==== EXTRACTED TEXT ====

Art and culture

Pavese & the Langhe: the language issue – part I

May 3, 2016

One of the pivotal points around which Pavese’s relationship rotates with the Langhe is, most certainly, the use of language, both in its entire production in ‘Feria d’agosto’ (August Holiday) and ‘La luna e i falò’ (The Moon and the Bonfire).

The use of the Piedmont dialect

At a first glance, the incision of the dialect in these two works does not appear to be too different from the influence of the Piedmont language which some of the writer’s novels are affected by: an example, perhaps the most noteworthy, is found in ‘Paesi tuoi’ (Your villages).

In addition to this novel, even in the poem ’I mari del sud’ (South seas), which Pavese often refers to in ‘Il mestiere di vivere’ (This Business of Living) as a solid point of his production, there is a strong propensity to mix the Piedmont dialect with the literary language; a project that provides evidence of Pavese’s objective.

====

- **SHORT TASK 1**:
In the article on Pavese and the Langhe, which poem does Pavese often refer to in 'Il mestiere di vivere' as a solid point of his production?
- **SHORT TASK 2**:
For each statement, say whether it agrees with the article on Pavese and the Langhe. Answer yes or no and quote the words that decide it. (a) The article is dated May 3, 2016. (b) The most noteworthy example of the Piedmont language's influence is found in 'La luna e i falò'. (c) The poem 'I mari del sud' shows a tendency to mix the Piedmont dialect with the literary language.
- **SHORT TASK 3**:
Write a continuation of the article on Pavese and the Langhe, picking up after its last sentence.
The listing comes from a separate source.

==== PROVIDED DATA ====

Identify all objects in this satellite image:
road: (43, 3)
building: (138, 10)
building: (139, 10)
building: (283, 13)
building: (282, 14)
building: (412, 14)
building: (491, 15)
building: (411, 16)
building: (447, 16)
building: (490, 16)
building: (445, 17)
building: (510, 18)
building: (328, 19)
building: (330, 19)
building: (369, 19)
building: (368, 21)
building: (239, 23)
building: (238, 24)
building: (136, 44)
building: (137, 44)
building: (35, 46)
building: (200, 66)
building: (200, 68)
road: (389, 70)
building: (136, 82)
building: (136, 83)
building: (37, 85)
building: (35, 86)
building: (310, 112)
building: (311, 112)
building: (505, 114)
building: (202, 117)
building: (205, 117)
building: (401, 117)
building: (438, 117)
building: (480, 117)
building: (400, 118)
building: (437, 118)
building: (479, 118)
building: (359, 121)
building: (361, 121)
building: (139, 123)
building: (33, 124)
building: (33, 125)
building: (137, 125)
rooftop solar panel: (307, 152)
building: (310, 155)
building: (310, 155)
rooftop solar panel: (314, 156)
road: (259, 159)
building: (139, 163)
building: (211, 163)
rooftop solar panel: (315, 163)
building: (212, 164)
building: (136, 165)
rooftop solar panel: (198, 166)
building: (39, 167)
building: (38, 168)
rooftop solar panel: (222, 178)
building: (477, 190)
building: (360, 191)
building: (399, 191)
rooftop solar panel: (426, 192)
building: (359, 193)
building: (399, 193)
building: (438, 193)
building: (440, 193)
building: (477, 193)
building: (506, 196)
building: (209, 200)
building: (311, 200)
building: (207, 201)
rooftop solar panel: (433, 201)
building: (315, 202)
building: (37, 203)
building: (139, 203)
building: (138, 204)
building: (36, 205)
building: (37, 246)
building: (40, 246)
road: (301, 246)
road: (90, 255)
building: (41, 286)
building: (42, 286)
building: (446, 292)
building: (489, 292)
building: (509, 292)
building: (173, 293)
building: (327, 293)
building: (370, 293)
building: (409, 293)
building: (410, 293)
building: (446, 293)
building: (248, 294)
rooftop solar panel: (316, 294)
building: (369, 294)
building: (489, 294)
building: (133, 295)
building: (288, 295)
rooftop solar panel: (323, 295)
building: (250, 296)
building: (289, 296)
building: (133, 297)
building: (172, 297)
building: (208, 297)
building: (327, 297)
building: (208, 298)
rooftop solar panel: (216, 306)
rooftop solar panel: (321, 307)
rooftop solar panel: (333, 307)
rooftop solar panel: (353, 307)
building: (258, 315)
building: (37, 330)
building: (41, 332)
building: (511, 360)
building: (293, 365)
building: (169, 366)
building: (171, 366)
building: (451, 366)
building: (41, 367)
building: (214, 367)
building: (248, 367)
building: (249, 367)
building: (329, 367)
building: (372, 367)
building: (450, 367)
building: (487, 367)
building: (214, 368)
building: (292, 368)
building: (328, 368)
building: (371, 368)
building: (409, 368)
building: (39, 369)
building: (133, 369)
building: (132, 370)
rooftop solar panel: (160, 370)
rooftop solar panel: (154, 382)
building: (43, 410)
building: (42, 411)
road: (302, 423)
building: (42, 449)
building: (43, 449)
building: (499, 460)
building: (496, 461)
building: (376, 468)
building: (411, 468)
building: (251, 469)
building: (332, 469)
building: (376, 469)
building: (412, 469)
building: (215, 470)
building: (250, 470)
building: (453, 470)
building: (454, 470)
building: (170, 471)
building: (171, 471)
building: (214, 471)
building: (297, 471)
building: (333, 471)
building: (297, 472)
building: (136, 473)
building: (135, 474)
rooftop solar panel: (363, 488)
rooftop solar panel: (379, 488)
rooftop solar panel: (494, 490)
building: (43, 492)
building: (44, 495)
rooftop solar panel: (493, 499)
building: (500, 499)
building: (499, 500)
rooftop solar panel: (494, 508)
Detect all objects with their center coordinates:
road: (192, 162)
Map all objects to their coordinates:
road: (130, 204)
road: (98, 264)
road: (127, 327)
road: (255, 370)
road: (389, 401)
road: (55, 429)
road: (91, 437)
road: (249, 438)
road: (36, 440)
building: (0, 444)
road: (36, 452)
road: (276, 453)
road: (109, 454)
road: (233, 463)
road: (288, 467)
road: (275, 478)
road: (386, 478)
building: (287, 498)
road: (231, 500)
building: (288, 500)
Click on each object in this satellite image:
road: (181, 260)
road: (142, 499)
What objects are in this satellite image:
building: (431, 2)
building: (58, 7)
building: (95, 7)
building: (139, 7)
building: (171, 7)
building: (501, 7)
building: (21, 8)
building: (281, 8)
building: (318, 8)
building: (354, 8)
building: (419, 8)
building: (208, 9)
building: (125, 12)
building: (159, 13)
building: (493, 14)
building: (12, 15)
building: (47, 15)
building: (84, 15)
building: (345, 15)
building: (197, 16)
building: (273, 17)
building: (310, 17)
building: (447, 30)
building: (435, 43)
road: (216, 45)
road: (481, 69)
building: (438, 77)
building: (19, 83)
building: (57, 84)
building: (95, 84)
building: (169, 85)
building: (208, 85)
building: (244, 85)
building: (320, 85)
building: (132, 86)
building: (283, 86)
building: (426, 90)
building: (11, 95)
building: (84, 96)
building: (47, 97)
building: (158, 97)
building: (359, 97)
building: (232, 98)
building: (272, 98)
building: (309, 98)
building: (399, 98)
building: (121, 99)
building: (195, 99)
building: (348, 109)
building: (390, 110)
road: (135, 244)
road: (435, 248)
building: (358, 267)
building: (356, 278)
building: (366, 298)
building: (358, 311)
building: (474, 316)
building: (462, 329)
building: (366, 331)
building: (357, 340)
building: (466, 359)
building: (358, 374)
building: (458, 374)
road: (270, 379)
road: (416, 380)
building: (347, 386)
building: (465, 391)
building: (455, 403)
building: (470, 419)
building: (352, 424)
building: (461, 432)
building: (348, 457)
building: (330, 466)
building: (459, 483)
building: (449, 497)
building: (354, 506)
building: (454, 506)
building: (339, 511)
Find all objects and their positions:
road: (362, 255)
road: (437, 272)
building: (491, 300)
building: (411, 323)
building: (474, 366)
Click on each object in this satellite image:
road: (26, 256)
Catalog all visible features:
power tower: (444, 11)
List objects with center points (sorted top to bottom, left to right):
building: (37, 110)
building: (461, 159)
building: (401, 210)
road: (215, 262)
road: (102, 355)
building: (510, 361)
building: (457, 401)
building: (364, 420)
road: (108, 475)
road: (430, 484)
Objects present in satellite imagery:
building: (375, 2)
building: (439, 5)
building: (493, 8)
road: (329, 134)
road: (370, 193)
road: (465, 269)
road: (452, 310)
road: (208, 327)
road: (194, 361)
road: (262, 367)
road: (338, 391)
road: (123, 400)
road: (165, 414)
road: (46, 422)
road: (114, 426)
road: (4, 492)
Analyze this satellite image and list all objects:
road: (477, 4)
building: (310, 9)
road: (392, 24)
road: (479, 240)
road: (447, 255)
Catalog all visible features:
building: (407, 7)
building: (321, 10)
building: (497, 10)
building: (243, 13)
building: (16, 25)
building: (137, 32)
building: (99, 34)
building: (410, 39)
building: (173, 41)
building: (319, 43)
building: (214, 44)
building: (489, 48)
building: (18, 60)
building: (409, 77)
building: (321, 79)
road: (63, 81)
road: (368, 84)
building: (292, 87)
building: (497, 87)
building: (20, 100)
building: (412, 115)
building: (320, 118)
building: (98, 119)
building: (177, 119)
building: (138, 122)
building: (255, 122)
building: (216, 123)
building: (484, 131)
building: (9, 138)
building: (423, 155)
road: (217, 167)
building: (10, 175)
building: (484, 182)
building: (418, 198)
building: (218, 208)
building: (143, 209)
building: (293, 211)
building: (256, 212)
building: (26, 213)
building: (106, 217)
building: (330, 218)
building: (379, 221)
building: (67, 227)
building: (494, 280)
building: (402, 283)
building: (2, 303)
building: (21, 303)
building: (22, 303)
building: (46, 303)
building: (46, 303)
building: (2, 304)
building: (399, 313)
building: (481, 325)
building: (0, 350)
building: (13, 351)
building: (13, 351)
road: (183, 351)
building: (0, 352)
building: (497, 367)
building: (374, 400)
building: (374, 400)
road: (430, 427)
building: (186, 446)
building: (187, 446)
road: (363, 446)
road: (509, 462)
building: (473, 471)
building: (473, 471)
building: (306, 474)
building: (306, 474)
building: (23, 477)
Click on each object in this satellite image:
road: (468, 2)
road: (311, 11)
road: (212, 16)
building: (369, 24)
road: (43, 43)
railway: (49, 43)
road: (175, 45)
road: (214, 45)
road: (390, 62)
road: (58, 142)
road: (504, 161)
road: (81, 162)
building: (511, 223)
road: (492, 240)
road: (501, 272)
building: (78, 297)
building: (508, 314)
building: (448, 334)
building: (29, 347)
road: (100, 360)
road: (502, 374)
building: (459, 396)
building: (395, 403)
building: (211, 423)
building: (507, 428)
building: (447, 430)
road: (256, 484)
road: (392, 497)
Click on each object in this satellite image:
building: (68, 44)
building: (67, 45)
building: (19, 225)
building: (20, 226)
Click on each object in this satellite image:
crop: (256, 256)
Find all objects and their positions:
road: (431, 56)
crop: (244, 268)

====

- **TASK ANSWER 1**:
'I mari del sud' (South seas).

- **TASK ANSWER 2**:
(a) Yes: "May 3, 2016"
(b) No: "an example, perhaps the most noteworthy, is found in ‘Paesi tuoi’ (Your villages)"
(c) Yes: "there is a strong propensity to mix the Piedmont dialect with the literary language"

- **TASK ANSWER 3**:
In this respect, therefore, The Moon and the Bonfires, Pavese’s last novel, does nothing more than close a circle that had already begun earlier on; before this novel, however, August holiday reveals in advance the ways in which the linguistic operation will be completed, clearly drawing from various moments of earlier works.

August Holiday and the Moon and the Bonfires

In La Langa, a tale from August Holiday, perhaps one of the most felt by Pavese and certainly one of the closest to the Moon and the Bonfires, there is an interesting fact from which one can start in order to outline the action plan (at a language level) of the works in question.

In this story a first person narrator talks about the return to his town of origin:

Io sono un uomo molto ambizioso e lasciai da giovane il mio paese, con l’idea fissa di diventare qualcuno. Il mio paese sono quattro baracche e un gran fango, ma lo attraversa lo stradone provinciale dove giocavo da bambino. Siccome – ripeto – sono ambizioso, volevo girar tutto il mondo e, giunto nei siti più lontani, voltarmi e dire in presenza di tutti: «Non avete mai sentito nominare quei quattro tetti? Ebbene, io vengo di là!» Certi giorni, studiavo con più attenzione del solito il profilo della collina, poi chiudevo gli occhi e mi fingevo di essere già per il mondo a ripensare per filo e per segno al noto paesaggio.

In this point the proximity to Anguilla, the protagonist of the Moon and the Bonfires, is decidedly remarkable: in fact, in the novel’s opening chapter, the first thing which the protagonist speaks about is precisely the Langa where he spent his childhood and youth, in Santo Stefano Belbo, and the places where he used to live as a boy.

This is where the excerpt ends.